Problem requirements ▸ Report every line in the rows below that contains the word "review", copying each such line in full.
=== Section Start ===
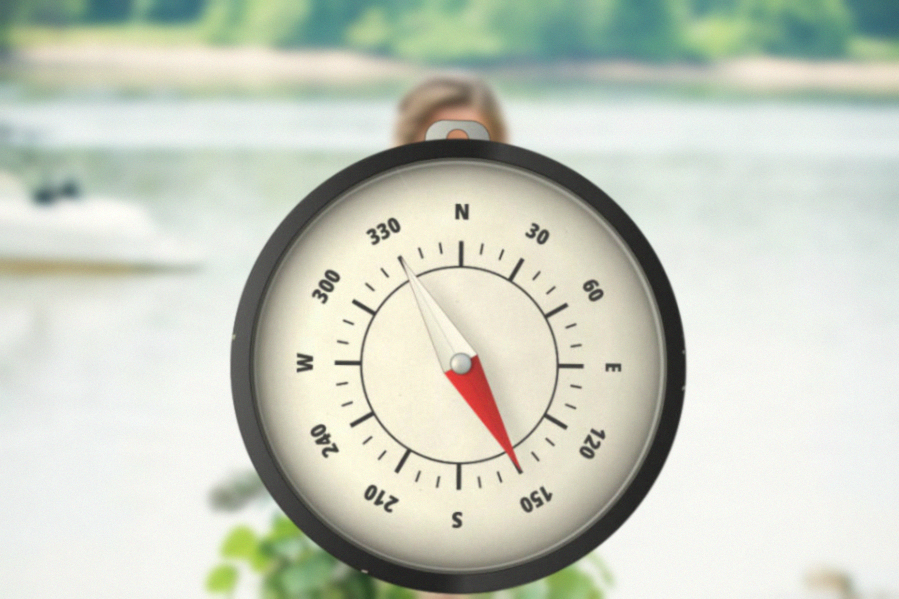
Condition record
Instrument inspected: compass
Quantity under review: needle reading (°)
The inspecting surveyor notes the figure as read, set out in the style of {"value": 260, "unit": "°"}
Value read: {"value": 150, "unit": "°"}
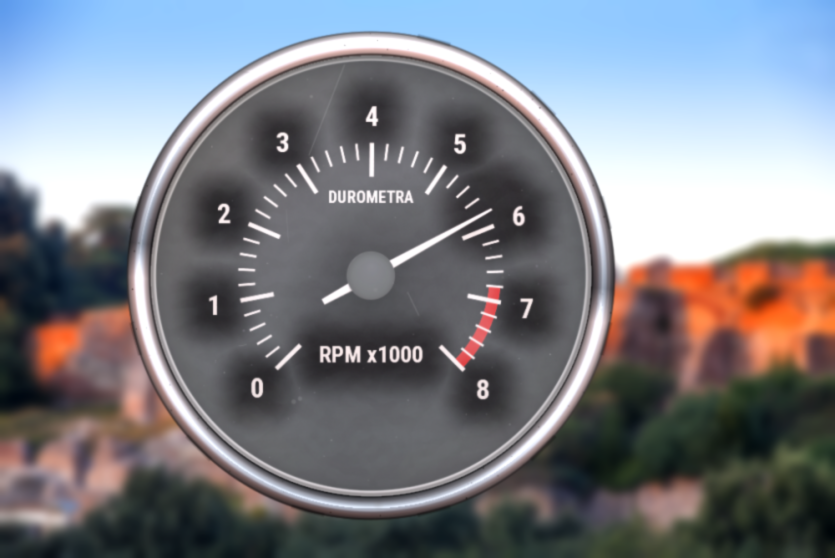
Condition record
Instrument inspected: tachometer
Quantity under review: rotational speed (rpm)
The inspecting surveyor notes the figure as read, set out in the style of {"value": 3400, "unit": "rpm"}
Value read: {"value": 5800, "unit": "rpm"}
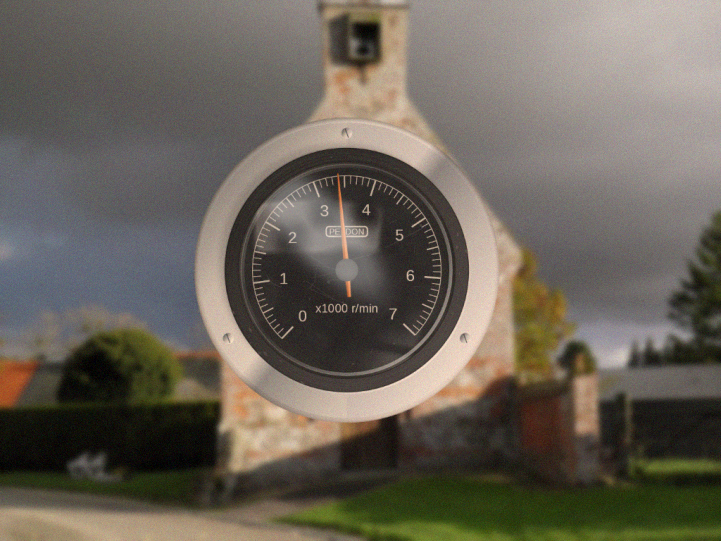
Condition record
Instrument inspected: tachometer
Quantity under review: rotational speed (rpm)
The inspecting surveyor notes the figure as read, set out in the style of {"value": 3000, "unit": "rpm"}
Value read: {"value": 3400, "unit": "rpm"}
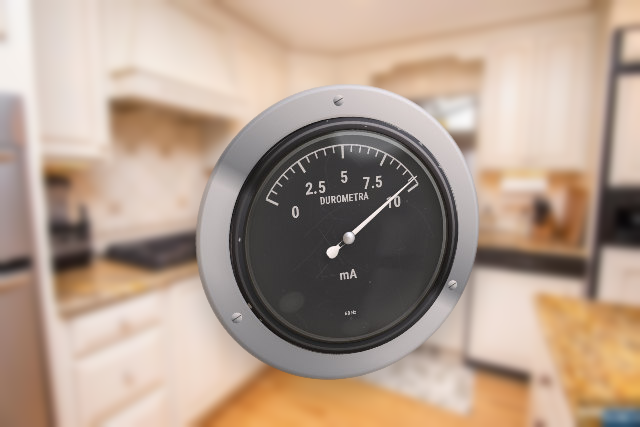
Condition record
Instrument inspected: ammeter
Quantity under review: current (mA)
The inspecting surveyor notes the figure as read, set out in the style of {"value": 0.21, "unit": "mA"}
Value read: {"value": 9.5, "unit": "mA"}
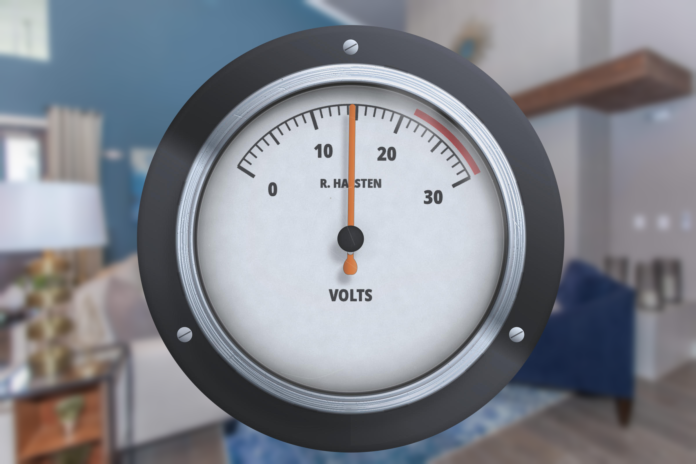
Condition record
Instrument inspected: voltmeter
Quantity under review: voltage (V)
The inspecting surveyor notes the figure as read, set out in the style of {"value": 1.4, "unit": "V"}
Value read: {"value": 14.5, "unit": "V"}
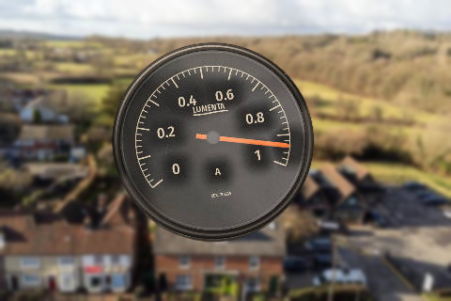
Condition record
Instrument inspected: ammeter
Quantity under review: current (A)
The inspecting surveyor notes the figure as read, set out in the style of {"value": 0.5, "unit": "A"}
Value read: {"value": 0.94, "unit": "A"}
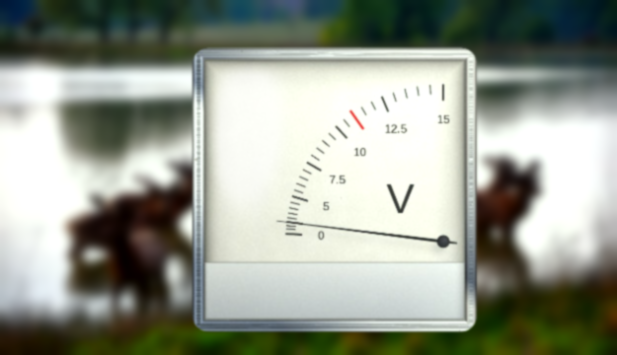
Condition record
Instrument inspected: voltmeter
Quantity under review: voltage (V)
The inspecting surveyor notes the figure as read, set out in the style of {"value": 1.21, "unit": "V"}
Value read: {"value": 2.5, "unit": "V"}
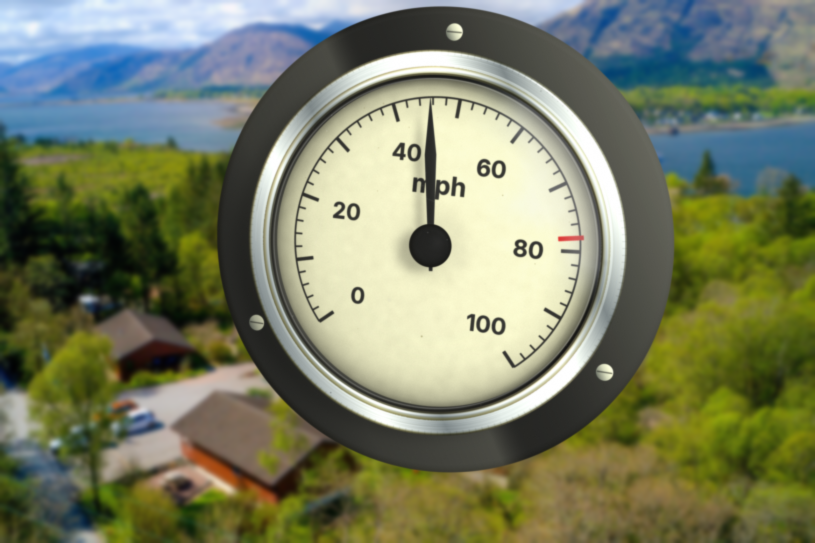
=== Section End ===
Solution to this task ▸
Quantity under review: needle reading (°)
Quantity under review: rotational speed (rpm)
Quantity under review: rotational speed (rpm)
Quantity under review: current (mA)
Quantity under review: voltage (V)
Quantity under review: current (A)
Quantity under review: voltage (V)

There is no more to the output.